Data excerpts
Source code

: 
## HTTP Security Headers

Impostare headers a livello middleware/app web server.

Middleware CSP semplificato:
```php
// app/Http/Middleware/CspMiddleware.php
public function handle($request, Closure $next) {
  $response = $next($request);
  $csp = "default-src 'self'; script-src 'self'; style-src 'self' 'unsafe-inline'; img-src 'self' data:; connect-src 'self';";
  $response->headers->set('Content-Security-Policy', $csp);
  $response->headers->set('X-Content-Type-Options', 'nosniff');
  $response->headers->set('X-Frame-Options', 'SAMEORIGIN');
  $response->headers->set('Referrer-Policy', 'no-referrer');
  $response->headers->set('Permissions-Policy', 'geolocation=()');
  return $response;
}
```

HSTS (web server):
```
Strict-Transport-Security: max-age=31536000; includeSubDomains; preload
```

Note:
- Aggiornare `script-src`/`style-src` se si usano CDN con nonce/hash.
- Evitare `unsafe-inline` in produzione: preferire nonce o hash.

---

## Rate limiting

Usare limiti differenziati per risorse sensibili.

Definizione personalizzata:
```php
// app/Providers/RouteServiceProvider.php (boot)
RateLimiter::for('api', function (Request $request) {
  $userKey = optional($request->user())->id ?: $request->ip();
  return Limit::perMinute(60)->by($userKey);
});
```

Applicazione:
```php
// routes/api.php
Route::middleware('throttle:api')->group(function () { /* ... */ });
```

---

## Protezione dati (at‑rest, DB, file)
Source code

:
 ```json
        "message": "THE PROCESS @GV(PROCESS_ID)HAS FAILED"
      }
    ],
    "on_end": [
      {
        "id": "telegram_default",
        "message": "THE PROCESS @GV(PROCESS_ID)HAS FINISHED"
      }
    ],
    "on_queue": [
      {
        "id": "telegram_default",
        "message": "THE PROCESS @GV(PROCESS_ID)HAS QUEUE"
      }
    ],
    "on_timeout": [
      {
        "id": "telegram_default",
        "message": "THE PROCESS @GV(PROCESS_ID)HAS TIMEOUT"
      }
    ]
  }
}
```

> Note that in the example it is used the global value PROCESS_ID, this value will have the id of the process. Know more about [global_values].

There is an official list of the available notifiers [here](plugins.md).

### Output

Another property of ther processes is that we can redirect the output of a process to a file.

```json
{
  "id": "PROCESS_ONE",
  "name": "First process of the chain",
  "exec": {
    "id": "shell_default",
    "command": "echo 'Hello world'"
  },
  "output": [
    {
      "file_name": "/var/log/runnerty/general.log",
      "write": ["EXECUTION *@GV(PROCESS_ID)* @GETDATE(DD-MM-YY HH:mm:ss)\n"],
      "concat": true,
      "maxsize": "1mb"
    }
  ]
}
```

EXERCISE DIRECTIONS>
In the records above, collect each line with "next".

ANSWER TO THIS EXERCISE>
public function handle($request, Closure $next) {
  $response = $next($request);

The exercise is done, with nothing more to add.